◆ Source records

* * * * * * * * *

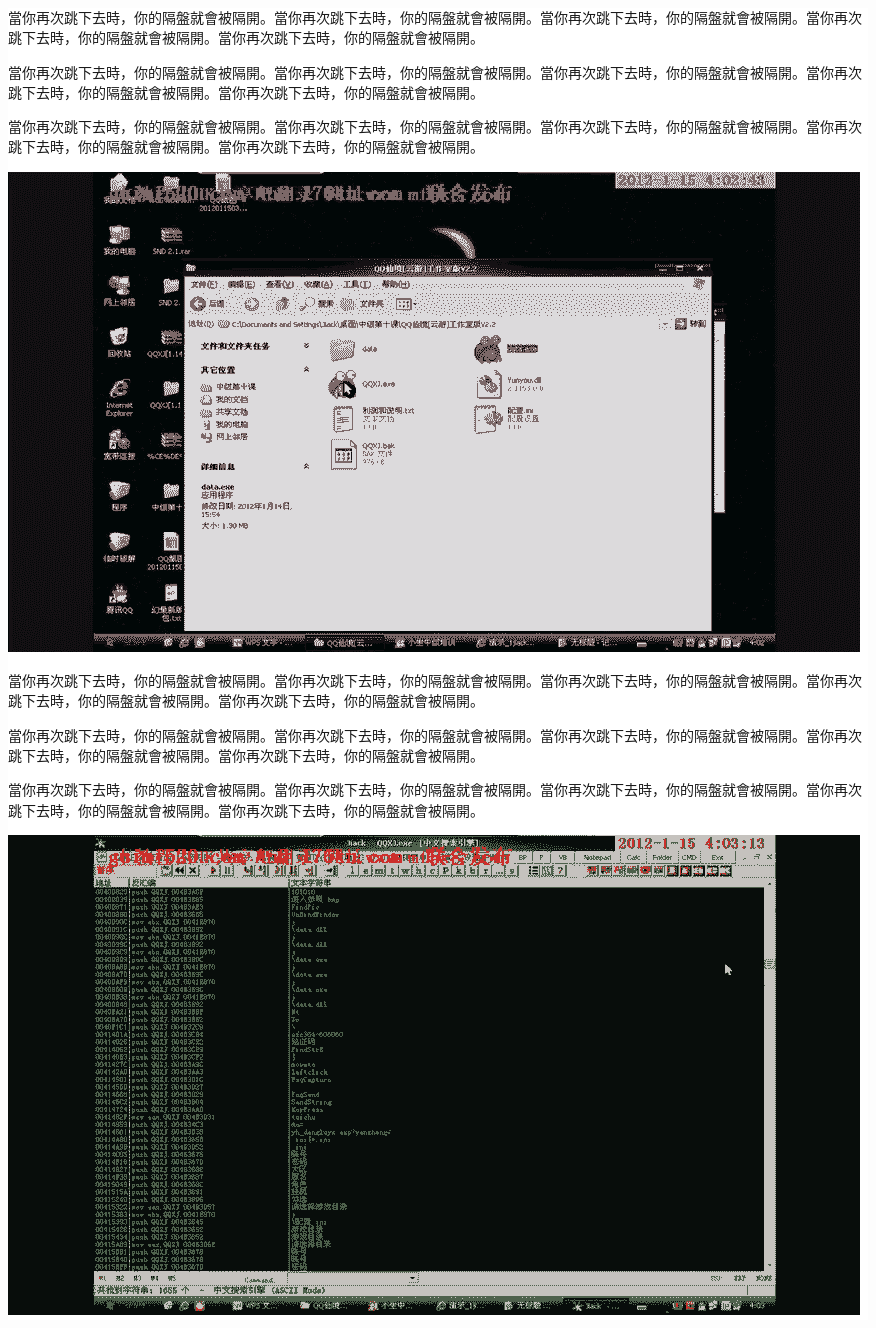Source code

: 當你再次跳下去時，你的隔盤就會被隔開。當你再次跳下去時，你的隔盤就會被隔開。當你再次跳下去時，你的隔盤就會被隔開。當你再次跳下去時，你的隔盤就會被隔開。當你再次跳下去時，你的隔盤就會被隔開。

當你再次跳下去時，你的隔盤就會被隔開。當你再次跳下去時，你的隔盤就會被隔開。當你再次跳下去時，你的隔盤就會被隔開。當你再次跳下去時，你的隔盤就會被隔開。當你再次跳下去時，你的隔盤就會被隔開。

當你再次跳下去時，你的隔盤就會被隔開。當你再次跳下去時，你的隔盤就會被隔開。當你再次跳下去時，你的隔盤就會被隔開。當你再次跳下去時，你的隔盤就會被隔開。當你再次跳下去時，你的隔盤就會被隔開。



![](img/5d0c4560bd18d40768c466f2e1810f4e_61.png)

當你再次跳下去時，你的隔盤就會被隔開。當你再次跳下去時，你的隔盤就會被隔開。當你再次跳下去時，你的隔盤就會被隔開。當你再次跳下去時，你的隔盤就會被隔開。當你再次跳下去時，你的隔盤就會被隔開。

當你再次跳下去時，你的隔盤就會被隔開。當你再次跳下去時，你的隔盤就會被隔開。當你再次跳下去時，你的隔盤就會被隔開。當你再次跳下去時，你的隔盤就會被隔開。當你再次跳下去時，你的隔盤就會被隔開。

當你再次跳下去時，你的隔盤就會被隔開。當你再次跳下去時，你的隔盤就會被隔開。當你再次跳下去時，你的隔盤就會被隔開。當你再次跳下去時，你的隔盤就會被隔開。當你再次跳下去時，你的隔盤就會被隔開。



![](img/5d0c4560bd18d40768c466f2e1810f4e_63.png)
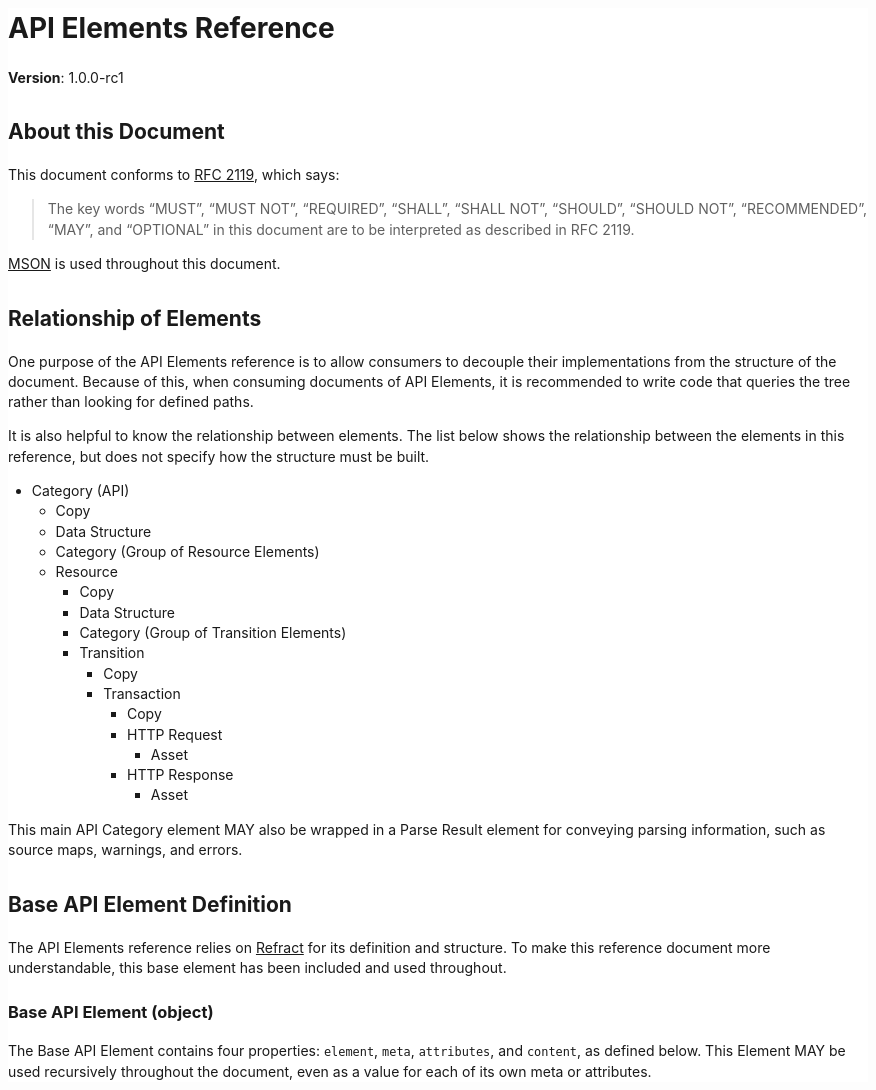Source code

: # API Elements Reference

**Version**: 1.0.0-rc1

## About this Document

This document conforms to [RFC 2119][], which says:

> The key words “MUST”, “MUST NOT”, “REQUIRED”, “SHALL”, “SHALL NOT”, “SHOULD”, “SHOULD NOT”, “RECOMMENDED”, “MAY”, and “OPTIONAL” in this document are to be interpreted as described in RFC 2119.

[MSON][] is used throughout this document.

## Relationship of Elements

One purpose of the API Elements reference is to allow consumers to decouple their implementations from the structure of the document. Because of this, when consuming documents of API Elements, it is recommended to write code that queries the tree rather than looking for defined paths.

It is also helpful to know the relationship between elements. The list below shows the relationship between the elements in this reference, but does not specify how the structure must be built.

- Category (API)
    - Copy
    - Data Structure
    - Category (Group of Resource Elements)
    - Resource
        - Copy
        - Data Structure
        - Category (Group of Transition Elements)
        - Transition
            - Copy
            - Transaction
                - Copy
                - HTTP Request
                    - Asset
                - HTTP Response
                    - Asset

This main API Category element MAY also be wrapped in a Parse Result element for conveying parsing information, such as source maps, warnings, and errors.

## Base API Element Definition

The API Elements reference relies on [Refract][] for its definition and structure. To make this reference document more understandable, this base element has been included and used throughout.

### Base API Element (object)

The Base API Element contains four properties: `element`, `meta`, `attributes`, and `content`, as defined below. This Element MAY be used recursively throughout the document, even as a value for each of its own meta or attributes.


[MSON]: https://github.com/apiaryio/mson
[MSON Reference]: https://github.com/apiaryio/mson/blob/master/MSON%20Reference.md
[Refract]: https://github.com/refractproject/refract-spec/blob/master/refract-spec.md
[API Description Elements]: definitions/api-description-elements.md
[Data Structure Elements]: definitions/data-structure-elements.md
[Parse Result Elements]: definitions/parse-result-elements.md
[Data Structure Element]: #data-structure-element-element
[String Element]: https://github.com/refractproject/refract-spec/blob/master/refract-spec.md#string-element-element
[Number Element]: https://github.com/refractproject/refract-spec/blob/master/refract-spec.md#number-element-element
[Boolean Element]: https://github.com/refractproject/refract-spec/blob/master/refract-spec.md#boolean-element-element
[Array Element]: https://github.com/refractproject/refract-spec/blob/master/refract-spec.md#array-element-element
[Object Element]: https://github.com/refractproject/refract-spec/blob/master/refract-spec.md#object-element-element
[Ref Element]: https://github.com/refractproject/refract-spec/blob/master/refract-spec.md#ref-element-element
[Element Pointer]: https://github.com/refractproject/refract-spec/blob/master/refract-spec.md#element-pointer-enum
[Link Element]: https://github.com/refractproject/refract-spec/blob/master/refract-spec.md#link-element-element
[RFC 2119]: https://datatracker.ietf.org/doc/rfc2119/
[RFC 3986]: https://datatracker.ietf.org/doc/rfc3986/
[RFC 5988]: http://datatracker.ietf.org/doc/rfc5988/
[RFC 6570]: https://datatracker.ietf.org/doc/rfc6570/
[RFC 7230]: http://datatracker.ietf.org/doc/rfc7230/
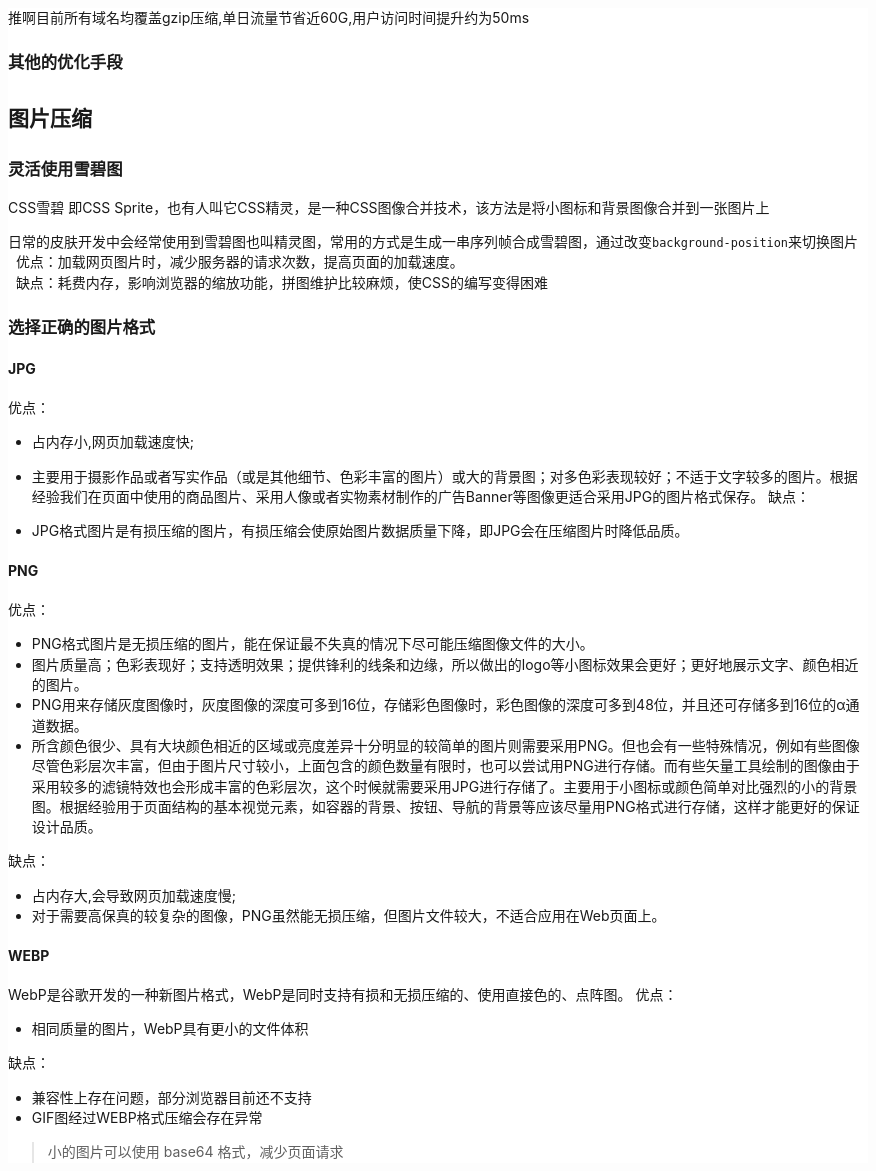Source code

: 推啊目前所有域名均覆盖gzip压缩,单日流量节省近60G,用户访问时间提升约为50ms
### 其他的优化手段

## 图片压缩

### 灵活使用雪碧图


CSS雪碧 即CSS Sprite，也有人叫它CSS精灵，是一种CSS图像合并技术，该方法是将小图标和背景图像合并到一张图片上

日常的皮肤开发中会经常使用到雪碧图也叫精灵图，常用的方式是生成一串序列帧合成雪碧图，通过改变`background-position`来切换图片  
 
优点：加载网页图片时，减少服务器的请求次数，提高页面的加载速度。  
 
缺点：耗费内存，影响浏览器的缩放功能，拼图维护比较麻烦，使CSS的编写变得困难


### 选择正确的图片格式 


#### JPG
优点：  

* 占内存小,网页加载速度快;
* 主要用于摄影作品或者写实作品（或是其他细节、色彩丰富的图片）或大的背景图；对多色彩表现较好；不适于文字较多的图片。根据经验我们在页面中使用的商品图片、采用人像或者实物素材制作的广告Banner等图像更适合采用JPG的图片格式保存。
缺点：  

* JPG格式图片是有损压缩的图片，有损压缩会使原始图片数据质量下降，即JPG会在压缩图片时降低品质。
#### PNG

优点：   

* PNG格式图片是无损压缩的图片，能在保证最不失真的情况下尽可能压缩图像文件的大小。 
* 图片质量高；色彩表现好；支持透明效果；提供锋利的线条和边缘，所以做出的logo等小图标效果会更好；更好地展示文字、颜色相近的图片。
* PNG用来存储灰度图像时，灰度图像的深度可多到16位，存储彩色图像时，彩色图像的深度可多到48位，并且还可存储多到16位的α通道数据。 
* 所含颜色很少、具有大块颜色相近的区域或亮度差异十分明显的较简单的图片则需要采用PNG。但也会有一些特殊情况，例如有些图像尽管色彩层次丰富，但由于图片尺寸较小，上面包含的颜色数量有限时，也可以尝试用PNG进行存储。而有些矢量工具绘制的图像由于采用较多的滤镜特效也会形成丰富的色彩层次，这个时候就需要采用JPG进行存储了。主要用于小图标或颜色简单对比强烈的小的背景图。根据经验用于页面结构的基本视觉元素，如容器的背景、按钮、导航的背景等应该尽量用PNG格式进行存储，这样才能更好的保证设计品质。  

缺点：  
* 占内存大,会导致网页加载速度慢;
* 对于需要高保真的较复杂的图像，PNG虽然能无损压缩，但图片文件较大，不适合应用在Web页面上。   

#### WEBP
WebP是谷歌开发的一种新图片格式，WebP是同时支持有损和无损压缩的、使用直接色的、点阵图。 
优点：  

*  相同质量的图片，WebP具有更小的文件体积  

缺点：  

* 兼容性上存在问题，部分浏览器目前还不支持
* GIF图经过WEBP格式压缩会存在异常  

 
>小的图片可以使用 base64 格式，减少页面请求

* * * * * * * * *

◆ WHAT YOU ARE ASKED TO DO
Determine the number of lines in the records that include the string "throughout", and respond with that number only.

◆ SOLUTION TO THE PROBLEM
3